→ **Your instructions**
Reproduce the following material verbatim, keeping every line the same.

→ **The records**
-- BEGIN --

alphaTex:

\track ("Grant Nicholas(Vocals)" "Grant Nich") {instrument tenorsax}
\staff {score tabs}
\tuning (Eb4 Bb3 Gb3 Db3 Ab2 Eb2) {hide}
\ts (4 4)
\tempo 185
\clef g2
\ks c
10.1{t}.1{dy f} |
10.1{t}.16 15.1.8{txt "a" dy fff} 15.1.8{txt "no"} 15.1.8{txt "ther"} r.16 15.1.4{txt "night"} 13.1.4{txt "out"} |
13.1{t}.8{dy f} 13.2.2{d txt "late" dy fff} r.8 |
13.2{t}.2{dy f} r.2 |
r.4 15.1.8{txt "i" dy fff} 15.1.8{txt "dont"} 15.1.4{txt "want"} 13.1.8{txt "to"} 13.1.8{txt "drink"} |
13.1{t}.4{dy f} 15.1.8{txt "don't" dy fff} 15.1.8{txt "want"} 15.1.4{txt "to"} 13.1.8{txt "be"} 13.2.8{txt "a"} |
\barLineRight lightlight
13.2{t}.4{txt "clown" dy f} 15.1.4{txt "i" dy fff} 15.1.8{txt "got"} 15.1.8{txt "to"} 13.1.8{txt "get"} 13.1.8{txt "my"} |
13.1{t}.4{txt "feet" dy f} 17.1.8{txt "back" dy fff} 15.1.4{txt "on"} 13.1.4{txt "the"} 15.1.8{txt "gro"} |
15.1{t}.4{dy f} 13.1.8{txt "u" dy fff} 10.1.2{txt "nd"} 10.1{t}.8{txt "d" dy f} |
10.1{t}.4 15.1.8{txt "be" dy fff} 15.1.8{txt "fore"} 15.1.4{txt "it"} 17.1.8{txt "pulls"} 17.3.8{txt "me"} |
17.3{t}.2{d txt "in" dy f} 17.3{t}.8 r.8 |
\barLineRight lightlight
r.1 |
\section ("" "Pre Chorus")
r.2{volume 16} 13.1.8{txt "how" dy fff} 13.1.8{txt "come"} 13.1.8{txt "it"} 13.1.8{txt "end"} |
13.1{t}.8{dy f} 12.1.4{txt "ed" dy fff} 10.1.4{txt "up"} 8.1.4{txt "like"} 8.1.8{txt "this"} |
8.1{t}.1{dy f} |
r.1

-- END --

→ **Full response**
alphaTex:

\track ("Grant Nicholas(Vocals)" "Grant Nich") {instrument tenorsax}
\staff {score tabs}
\tuning (Eb4 Bb3 Gb3 Db3 Ab2 Eb2) {hide}
\ts (4 4)
\tempo 185
\clef g2
\ks c
10.1{t}.1{dy f} |
10.1{t}.16 15.1.8{txt "a" dy fff} 15.1.8{txt "no"} 15.1.8{txt "ther"} r.16 15.1.4{txt "night"} 13.1.4{txt "out"} |
13.1{t}.8{dy f} 13.2.2{d txt "late" dy fff} r.8 |
13.2{t}.2{dy f} r.2 |
r.4 15.1.8{txt "i" dy fff} 15.1.8{txt "dont"} 15.1.4{txt "want"} 13.1.8{txt "to"} 13.1.8{txt "drink"} |
13.1{t}.4{dy f} 15.1.8{txt "don't" dy fff} 15.1.8{txt "want"} 15.1.4{txt "to"} 13.1.8{txt "be"} 13.2.8{txt "a"} |
\barLineRight lightlight
13.2{t}.4{txt "clown" dy f} 15.1.4{txt "i" dy fff} 15.1.8{txt "got"} 15.1.8{txt "to"} 13.1.8{txt "get"} 13.1.8{txt "my"} |
13.1{t}.4{txt "feet" dy f} 17.1.8{txt "back" dy fff} 15.1.4{txt "on"} 13.1.4{txt "the"} 15.1.8{txt "gro"} |
15.1{t}.4{dy f} 13.1.8{txt "u" dy fff} 10.1.2{txt "nd"} 10.1{t}.8{txt "d" dy f} |
10.1{t}.4 15.1.8{txt "be" dy fff} 15.1.8{txt "fore"} 15.1.4{txt "it"} 17.1.8{txt "pulls"} 17.3.8{txt "me"} |
17.3{t}.2{d txt "in" dy f} 17.3{t}.8 r.8 |
\barLineRight lightlight
r.1 |
\section ("" "Pre Chorus")
r.2{volume 16} 13.1.8{txt "how" dy fff} 13.1.8{txt "come"} 13.1.8{txt "it"} 13.1.8{txt "end"} |
13.1{t}.8{dy f} 12.1.4{txt "ed" dy fff} 10.1.4{txt "up"} 8.1.4{txt "like"} 8.1.8{txt "this"} |
8.1{t}.1{dy f} |
r.1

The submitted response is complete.